Stell Dir vor es ist Viehmarkt und keiner geht hin! Solche Ängste muss man in Bad Vilbel nicht hegen, denn der Viehmarkt ist schon ein ganz besonderes Ereignis, bei dem sich Jung und Alt, Groß und Klein einfinden, um die prächtigen Zuchtexemplare unserer Landwirte von allen Seiten zu bewundern. „Wo gibt es das noch, dass man so früh schon so viele Leute bei einer Ausstellung begrüßen kann“, freut sich Bürgermeister Dr. Thomas Stöhr über die Besucherflut bei der 58. Ausgabe der Bezirkstierschau.
Bad Vilbel. Das Wetter war diesmal geradezu optimal für den Spaziergang über das Marktgelände an der Büdinger Straße. Der Himmel hellgrau, die Temperaturen erträglich. Bereits in aller Früh brachten die ersten Landwirte ihre Tiere in Stellung, kümmerten sich um reichlich Stroh, damit sich ihre „Schützlinge“ auf dem fremden Gelände und bei dem zu erwartenden Rummel in der Fremde halbwegs wie zu Hause fühlen. Da wurde das Fell gebürstet, die Kühe, die sich auf dem Transport mal wieder ganz eingesaut hatten, abgespritzt, die Euter geputzt und die Schwänze gestriegelt, dann wird die Sau rausgelassen aus dem geschlossenen Anhänger, gleich ein Dutzend Ferkel hetzen hinterher. Plötzlich ist da jede Menge Bewegung auf dem Ausstellungsgelände, Ziegen, Schafe, Rinder und die obligaten Ponys, hübsch zurechtfrisiert.
Ein strammer Bursche
Allmählich trudeln auch die ersten Besucher ein, Mütter mit Kinderwagen, Opas und Omas mit Enkelkindern an der Hand. Gegen 10 Uhr war es rappelvoll auf dem Gelände und Bürgermeister Dr. Thomas Stöhr brillierte als versierter Conferencier, sprach über die reiche Marktgeschichte, über die Besonderheiten der Vilbeler Tradition, über Tierzucht und den Stolz der Vilbeler, dass sich der Viehmarkt in der Quellenstadt gehalten hat, „denn es gibt nicht mehr viele“, so Dr. Stöhr am Mikrofon. Reihum stellte er die Tierzüchter vor, manche zeigen hier seit vielen Jahren regelmäßig Präsenz, man kennt sich also.
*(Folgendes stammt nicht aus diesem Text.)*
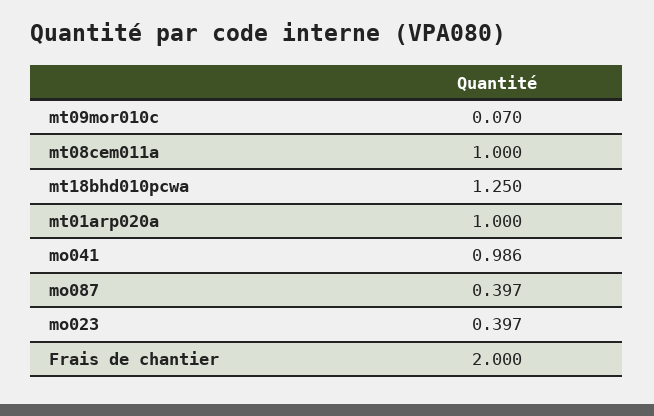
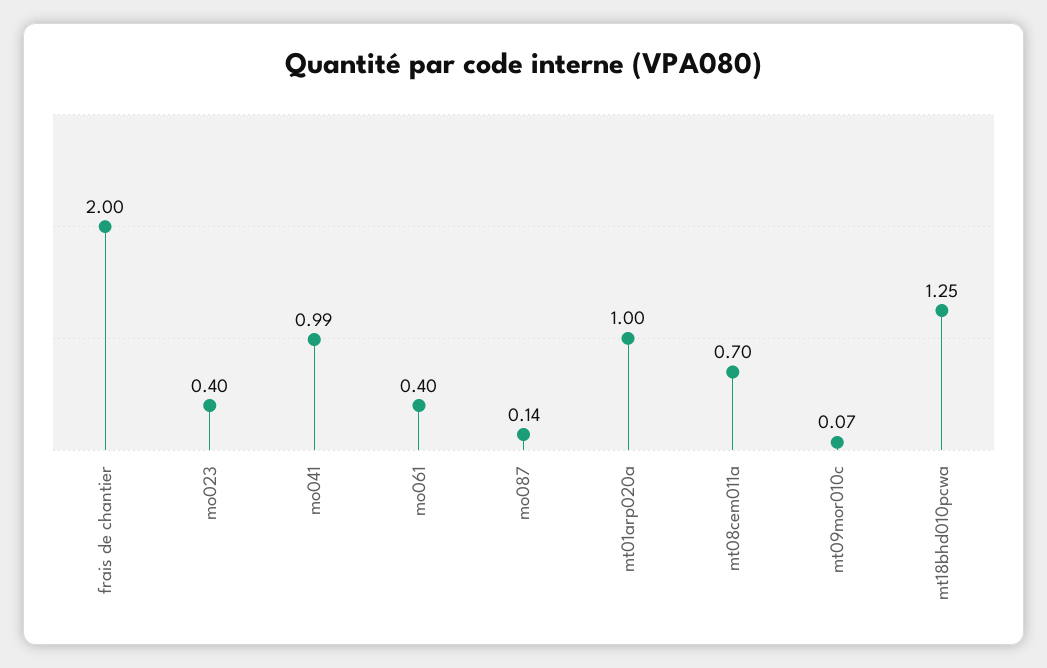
mt08cem011a: 1 -> 0.7
mo087: 0.397 -> 0.14
mo061: none -> 0.4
Und auch die ersten Offiziellen mischten sich auch schon unter die Leute, der Bad Vilbeler CDU-Chef Tobias Utter mit der Fraktionschefin Irene Utter, Pfarrer Dr. Klaus Neumeier, der sich diesen Rundgang über den Viehmarkt trotz seiner fleißigen Kirchenaktionen einfach nicht nehmen lässt. „So viel Zeit muss sein!“, gesteht er dem Reporter. Auch die Quellenkönigin Katharina I. gibt dem Markt die Ehre und erzählt, dass sie schon als kleines Mädchen hier schönste Erinnerungen an den Viehmarkt gesammelt hat. Und wo die Quellenkönigin sich unters Volk mischt, da ist meistens der Vorsitzende des Stadtmarketings, Königsmacher Kurt Liebermeister, nicht weit.
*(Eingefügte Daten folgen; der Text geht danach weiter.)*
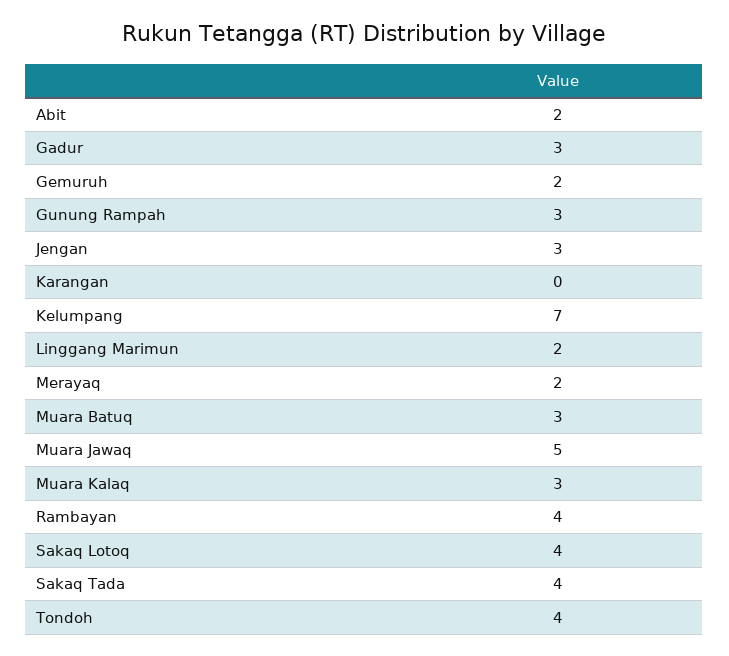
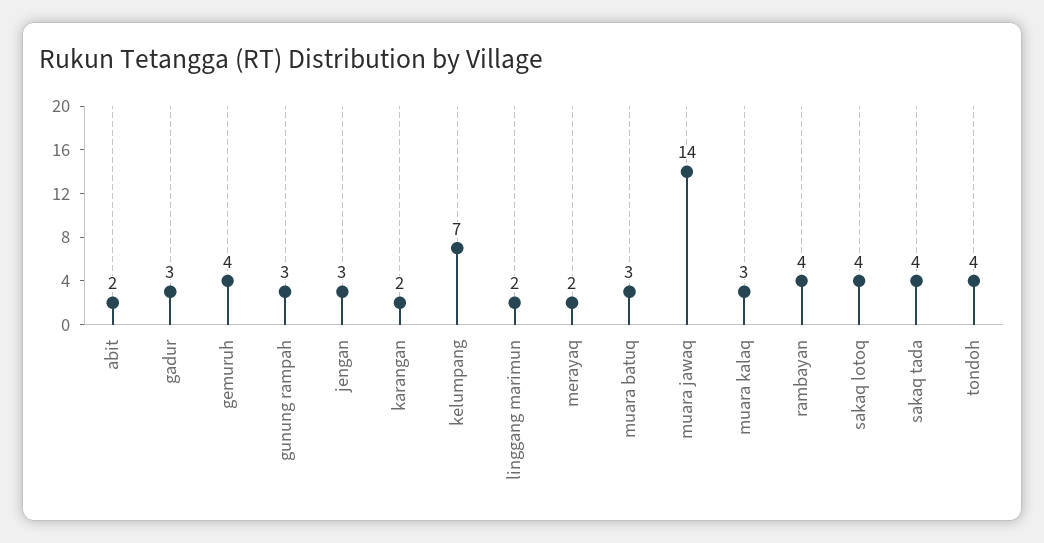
Gemuruh: 2 -> 4
Karangan: 0 -> 2
Muara Jawaq: 5 -> 14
Dann bringen sich schon die Preisrichter in Position, die ersten Züchter führen ihre Prachtexemplare vor. „Die Tierschau, welche schon immer eine herausragende Bedeutung für die Tierzüchter in Hessen hatte, zeigt die Wichtigkeit des Bad Vilbeler Marktes weit über die Grenzen der Region hinaus“, lobt Kreislandwirt Herwig Marloff vom Regionalbauernverband Wetterau-Frankfurt am Main. Wer würde ihm da widersprechen, bei 58 Viehvorführungen und bei 193 Markt-Ausgaben. Ja, so lange gibt es den Vilbeler Markt schon!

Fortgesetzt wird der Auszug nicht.